The Supreme Court properly granted the plaintiff's motion for summary judgment on the issue of liability. The evidence unequivocally demonstrated that the defendant Daniel Serrano was negligent in backing up his tractor-trailer without first ascertaining whether there was a vehicle behind him (see, Vehicle and Traffic Law § 1211 [a]; see generally, McLaurin v Ryder Truck Rental, 123 A.D.2d 671; De Sessa v City of White Plains, 30 Misc.2d 817). This negligence was the sole proximate cause of the collision with the plaintiff's automobile, which was stopped behind the truck in a travel lane of a public roadway. Although the defendants contend that the plaintiff negligently failed to avoid the accident by backing out of the way of the truck, the uncontroverted deposition testimony of the plaintiff established that, immediately prior to the collision, the plaintiff looked in her rear-view mirror and observed another vehicle stopped directly behind her own, thereby negating any possibility of evasive action.

Even if we were to assume, as the defendants conclusorily argue, that there was no vehicle behind the plaintiff's automobile just before the collision, the plaintiff still would be entitled to summary judgment.
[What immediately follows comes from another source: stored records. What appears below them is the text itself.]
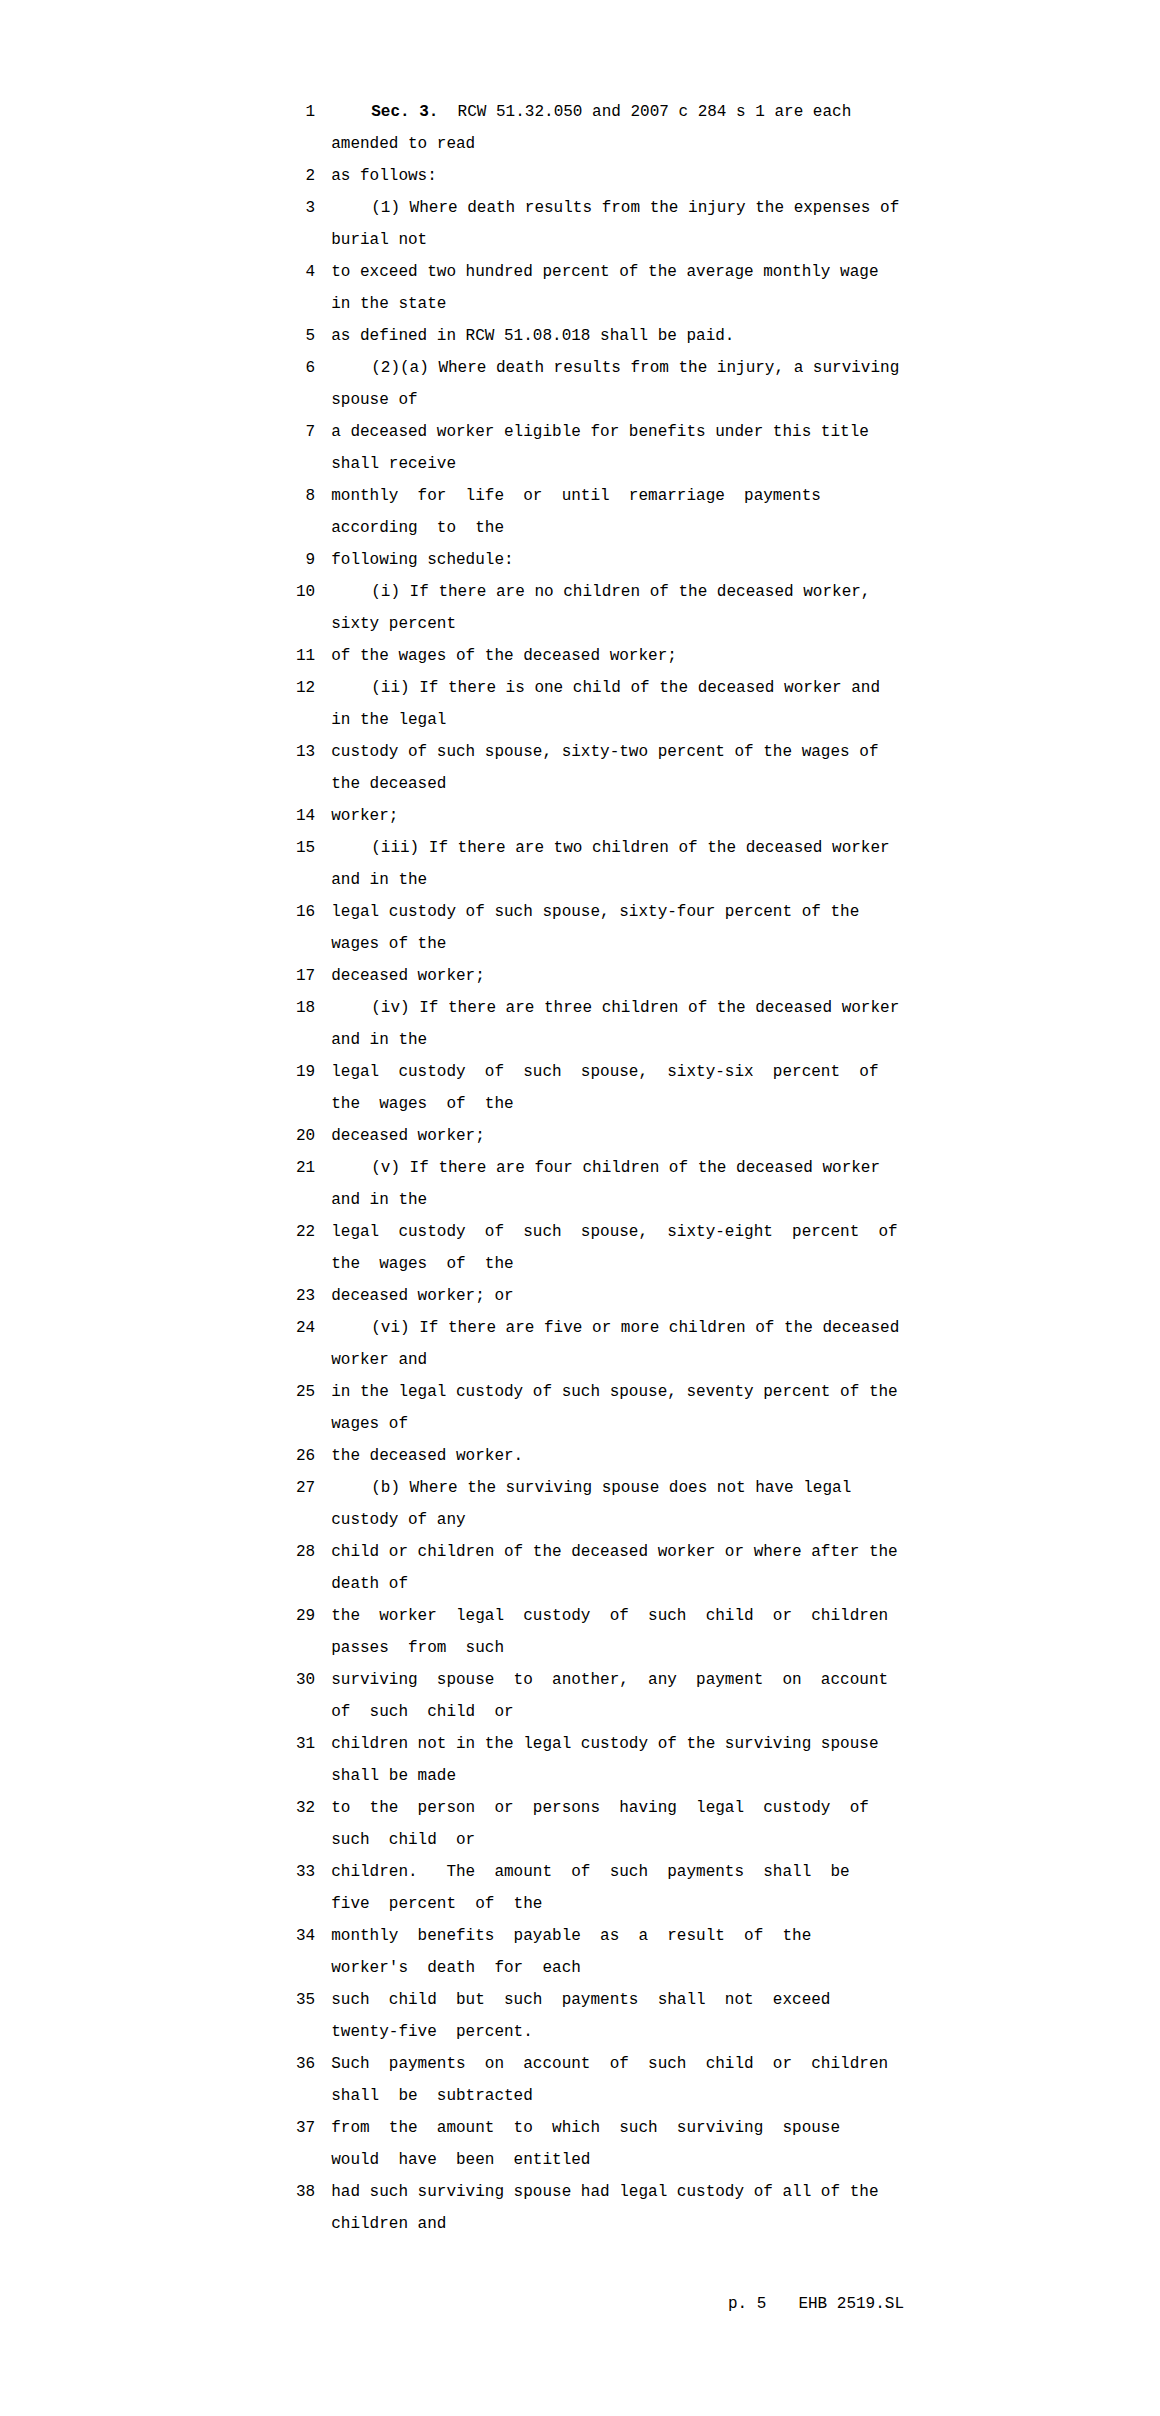Sec. 3. RCW 51.32.050 and 2007 c 284 s 1 are each amended to read
as follows:
(1) Where death results from the injury the expenses of burial not
to exceed two hundred percent of the average monthly wage in the state
as defined in RCW 51.08.018 shall be paid.
(2)(a) Where death results from the injury, a surviving spouse of
a deceased worker eligible for benefits under this title shall receive
monthly for life or until remarriage payments according to the
following schedule:
(i) If there are no children of the deceased worker, sixty percent
of the wages of the deceased worker;
(ii) If there is one child of the deceased worker and in the legal
custody of such spouse, sixty-two percent of the wages of the deceased
worker;
(iii) If there are two children of the deceased worker and in the
legal custody of such spouse, sixty-four percent of the wages of the
deceased worker;
(iv) If there are three children of the deceased worker and in the
legal custody of such spouse, sixty-six percent of the wages of the
deceased worker;
(v) If there are four children of the deceased worker and in the
legal custody of such spouse, sixty-eight percent of the wages of the
deceased worker; or
(vi) If there are five or more children of the deceased worker and
in the legal custody of such spouse, seventy percent of the wages of
the deceased worker.
(b) Where the surviving spouse does not have legal custody of any
child or children of the deceased worker or where after the death of
the worker legal custody of such child or children passes from such
surviving spouse to another, any payment on account of such child or
children not in the legal custody of the surviving spouse shall be made
to the person or persons having legal custody of such child or
children. The amount of such payments shall be five percent of the
monthly benefits payable as a result of the worker's death for each
such child but such payments shall not exceed twenty-five percent.
Such payments on account of such child or children shall be subtracted
from the amount to which such surviving spouse would have been entitled
had such surviving spouse had legal custody of all of the children and
p. 5 EHB 2519.SL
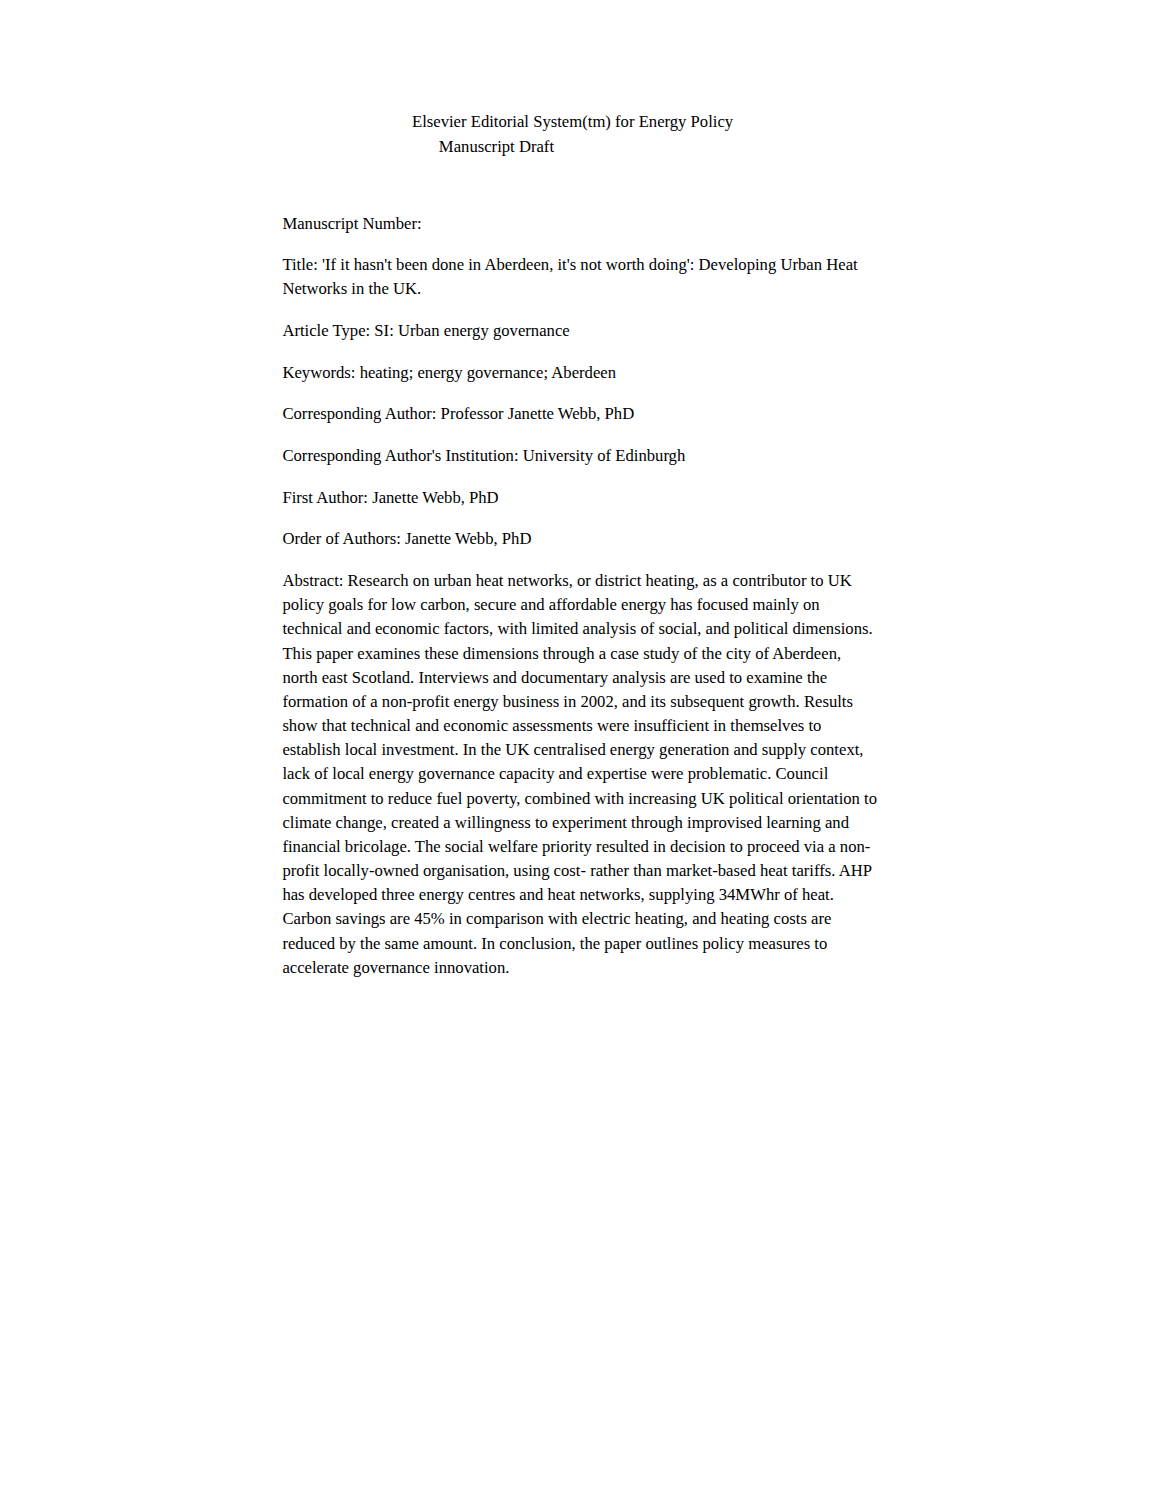Elsevier Editorial System(tm) for Energy Policy Manuscript Draft
Manuscript Number:
Title: 'If it hasn't been done in Aberdeen, it's not worth doing': Developing Urban Heat Networks in the UK.
Article Type: SI: Urban energy governance
Keywords: heating; energy governance; Aberdeen
Corresponding Author: Professor Janette Webb, PhD
Corresponding Author's Institution: University of Edinburgh
First Author: Janette Webb, PhD
Order of Authors: Janette Webb, PhD
Abstract: Research on urban heat networks, or district heating, as a contributor to UK policy goals for low carbon, secure and affordable energy has focused mainly on technical and economic factors, with limited analysis of social, and political dimensions. This paper examines these dimensions through a case study of the city of Aberdeen, north east Scotland. Interviews and documentary analysis are used to examine the formation of a non-profit energy business in 2002, and its subsequent growth. Results show that technical and economic assessments were insufficient in themselves to establish local investment. In the UK centralised energy generation and supply context, lack of local energy governance capacity and expertise were problematic. Council commitment to reduce fuel poverty, combined with increasing UK political orientation to climate change, created a willingness to experiment through improvised learning and financial bricolage. The social welfare priority resulted in decision to proceed via a non-profit locally-owned organisation, using cost- rather than market-based heat tariffs. AHP has developed three energy centres and heat networks, supplying 34MWhr of heat. Carbon savings are 45% in comparison with electric heating, and heating costs are reduced by the same amount. In conclusion, the paper outlines policy measures to accelerate governance innovation.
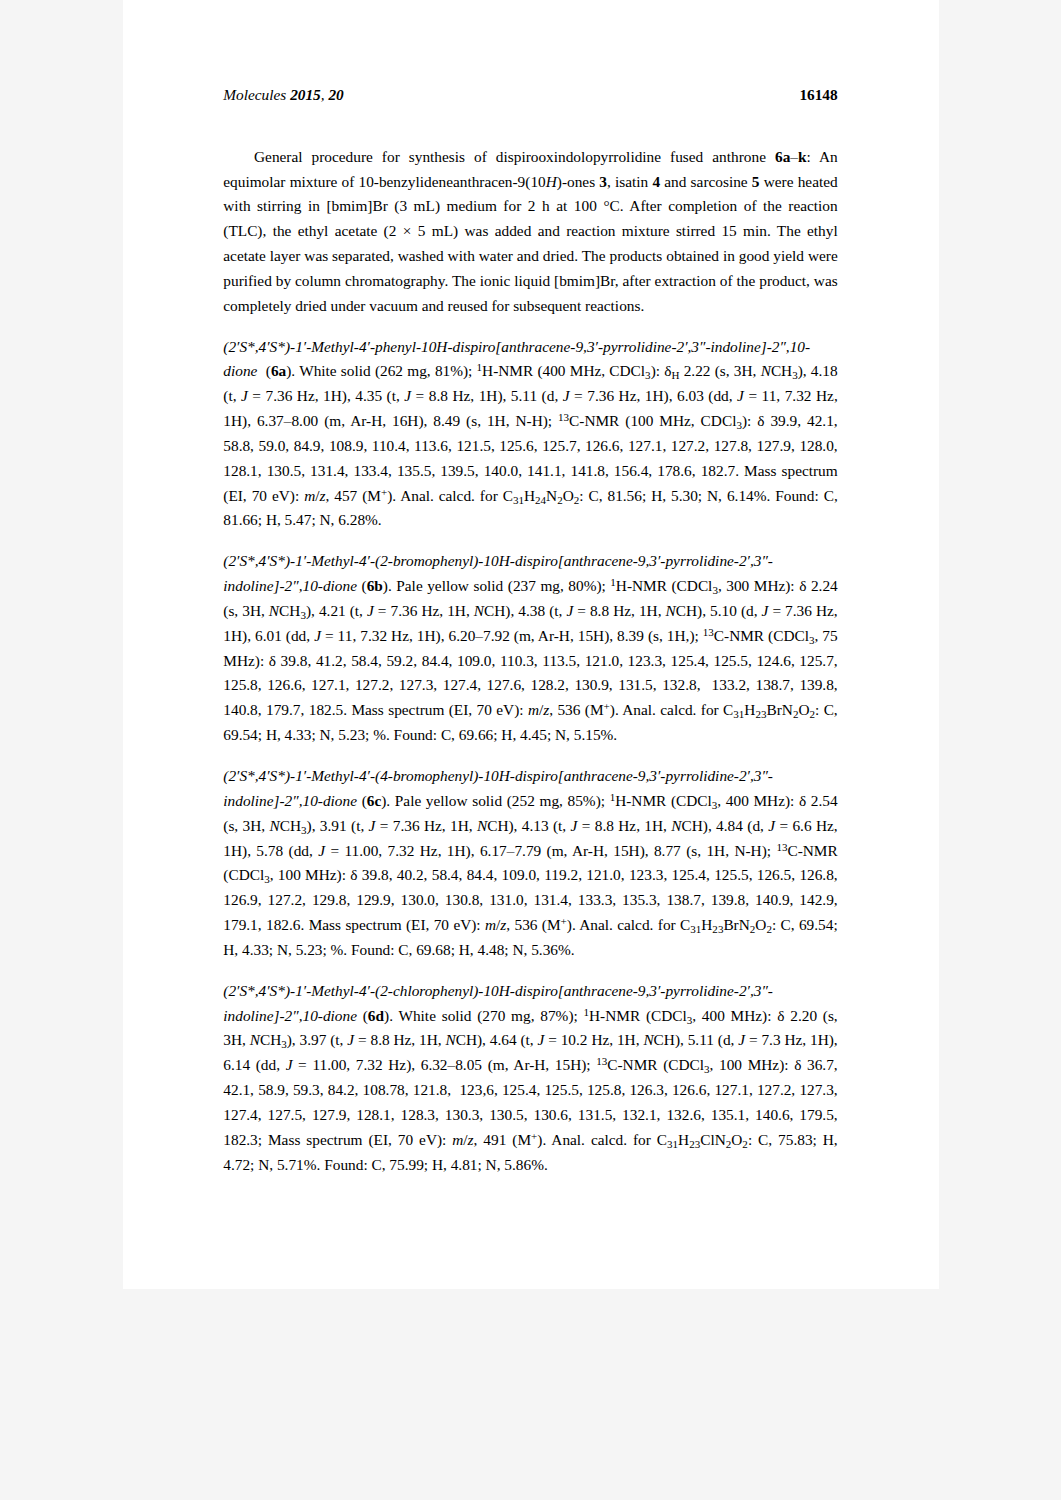Molecules 2015, 20 16148
General procedure for synthesis of dispirooxindolopyrrolidine fused anthrone 6a–k: An equimolar mixture of 10-benzylideneanthracen-9(10H)-ones 3, isatin 4 and sarcosine 5 were heated with stirring in [bmim]Br (3 mL) medium for 2 h at 100 °C. After completion of the reaction (TLC), the ethyl acetate (2 × 5 mL) was added and reaction mixture stirred 15 min. The ethyl acetate layer was separated, washed with water and dried. The products obtained in good yield were purified by column chromatography. The ionic liquid [bmim]Br, after extraction of the product, was completely dried under vacuum and reused for subsequent reactions.
(2′S*,4′S*)-1′-Methyl-4′-phenyl-10H-dispiro[anthracene-9,3′-pyrrolidine-2′,3″-indoline]-2″,10-dione (6a). White solid (262 mg, 81%); 1H-NMR (400 MHz, CDCl3): δH 2.22 (s, 3H, NCH3), 4.18 (t, J = 7.36 Hz, 1H), 4.35 (t, J = 8.8 Hz, 1H), 5.11 (d, J = 7.36 Hz, 1H), 6.03 (dd, J = 11, 7.32 Hz, 1H), 6.37–8.00 (m, Ar-H, 16H), 8.49 (s, 1H, N-H); 13C-NMR (100 MHz, CDCl3): δ 39.9, 42.1, 58.8, 59.0, 84.9, 108.9, 110.4, 113.6, 121.5, 125.6, 125.7, 126.6, 127.1, 127.2, 127.8, 127.9, 128.0, 128.1, 130.5, 131.4, 133.4, 135.5, 139.5, 140.0, 141.1, 141.8, 156.4, 178.6, 182.7. Mass spectrum (EI, 70 eV): m/z, 457 (M+). Anal. calcd. for C31H24N2O2: C, 81.56; H, 5.30; N, 6.14%. Found: C, 81.66; H, 5.47; N, 6.28%.
(2′S*,4′S*)-1′-Methyl-4′-(2-bromophenyl)-10H-dispiro[anthracene-9,3′-pyrrolidine-2′,3″-indoline]-2″,10-dione (6b). Pale yellow solid (237 mg, 80%); 1H-NMR (CDCl3, 300 MHz): δ 2.24 (s, 3H, NCH3), 4.21 (t, J = 7.36 Hz, 1H, NCH), 4.38 (t, J = 8.8 Hz, 1H, NCH), 5.10 (d, J = 7.36 Hz, 1H), 6.01 (dd, J = 11, 7.32 Hz, 1H), 6.20–7.92 (m, Ar-H, 15H), 8.39 (s, 1H,); 13C-NMR (CDCl3, 75 MHz): δ 39.8, 41.2, 58.4, 59.2, 84.4, 109.0, 110.3, 113.5, 121.0, 123.3, 125.4, 125.5, 124.6, 125.7, 125.8, 126.6, 127.1, 127.2, 127.3, 127.4, 127.6, 128.2, 130.9, 131.5, 132.8, 133.2, 138.7, 139.8, 140.8, 179.7, 182.5. Mass spectrum (EI, 70 eV): m/z, 536 (M+). Anal. calcd. for C31H23BrN2O2: C, 69.54; H, 4.33; N, 5.23; %. Found: C, 69.66; H, 4.45; N, 5.15%.
(2′S*,4′S*)-1′-Methyl-4′-(4-bromophenyl)-10H-dispiro[anthracene-9,3′-pyrrolidine-2′,3″-indoline]-2″,10-dione (6c). Pale yellow solid (252 mg, 85%); 1H-NMR (CDCl3, 400 MHz): δ 2.54 (s, 3H, NCH3), 3.91 (t, J = 7.36 Hz, 1H, NCH), 4.13 (t, J = 8.8 Hz, 1H, NCH), 4.84 (d, J = 6.6 Hz, 1H), 5.78 (dd, J = 11.00, 7.32 Hz, 1H), 6.17–7.79 (m, Ar-H, 15H), 8.77 (s, 1H, N-H); 13C-NMR (CDCl3, 100 MHz): δ 39.8, 40.2, 58.4, 84.4, 109.0, 119.2, 121.0, 123.3, 125.4, 125.5, 126.5, 126.8, 126.9, 127.2, 129.8, 129.9, 130.0, 130.8, 131.0, 131.4, 133.3, 135.3, 138.7, 139.8, 140.9, 142.9, 179.1, 182.6. Mass spectrum (EI, 70 eV): m/z, 536 (M+). Anal. calcd. for C31H23BrN2O2: C, 69.54; H, 4.33; N, 5.23; %. Found: C, 69.68; H, 4.48; N, 5.36%.
(2′S*,4′S*)-1′-Methyl-4′-(2-chlorophenyl)-10H-dispiro[anthracene-9,3′-pyrrolidine-2′,3″-indoline]-2″,10-dione (6d). White solid (270 mg, 87%); 1H-NMR (CDCl3, 400 MHz): δ 2.20 (s, 3H, NCH3), 3.97 (t, J = 8.8 Hz, 1H, NCH), 4.64 (t, J = 10.2 Hz, 1H, NCH), 5.11 (d, J = 7.3 Hz, 1H), 6.14 (dd, J = 11.00, 7.32 Hz), 6.32–8.05 (m, Ar-H, 15H); 13C-NMR (CDCl3, 100 MHz): δ 36.7, 42.1, 58.9, 59.3, 84.2, 108.78, 121.8, 123,6, 125.4, 125.5, 125.8, 126.3, 126.6, 127.1, 127.2, 127.3, 127.4, 127.5, 127.9, 128.1, 128.3, 130.3, 130.5, 130.6, 131.5, 132.1, 132.6, 135.1, 140.6, 179.5, 182.3; Mass spectrum (EI, 70 eV): m/z, 491 (M+). Anal. calcd. for C31H23ClN2O2: C, 75.83; H, 4.72; N, 5.71%. Found: C, 75.99; H, 4.81; N, 5.86%.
The Supreme Court correctly observed that, given the sudden and unexpected backing up of the truck, the short distance which it traveled before striking the plaintiff's automobile, and the brief period of time which the plaintiff had to react, any purported error in judgment on her part did not constitute negligence under the circumstances of the emergency with which she was confronted and was not a proximate cause of the accident (see, e.g., Borst v Sunnydale Farms, 258 A.D.2d 488; Bentley v Moore, 251 A.D.2d 612; Velez v Diaz, 227 A.D.2d 615; Koch v Levenson, 225 A.D.2d 592). S.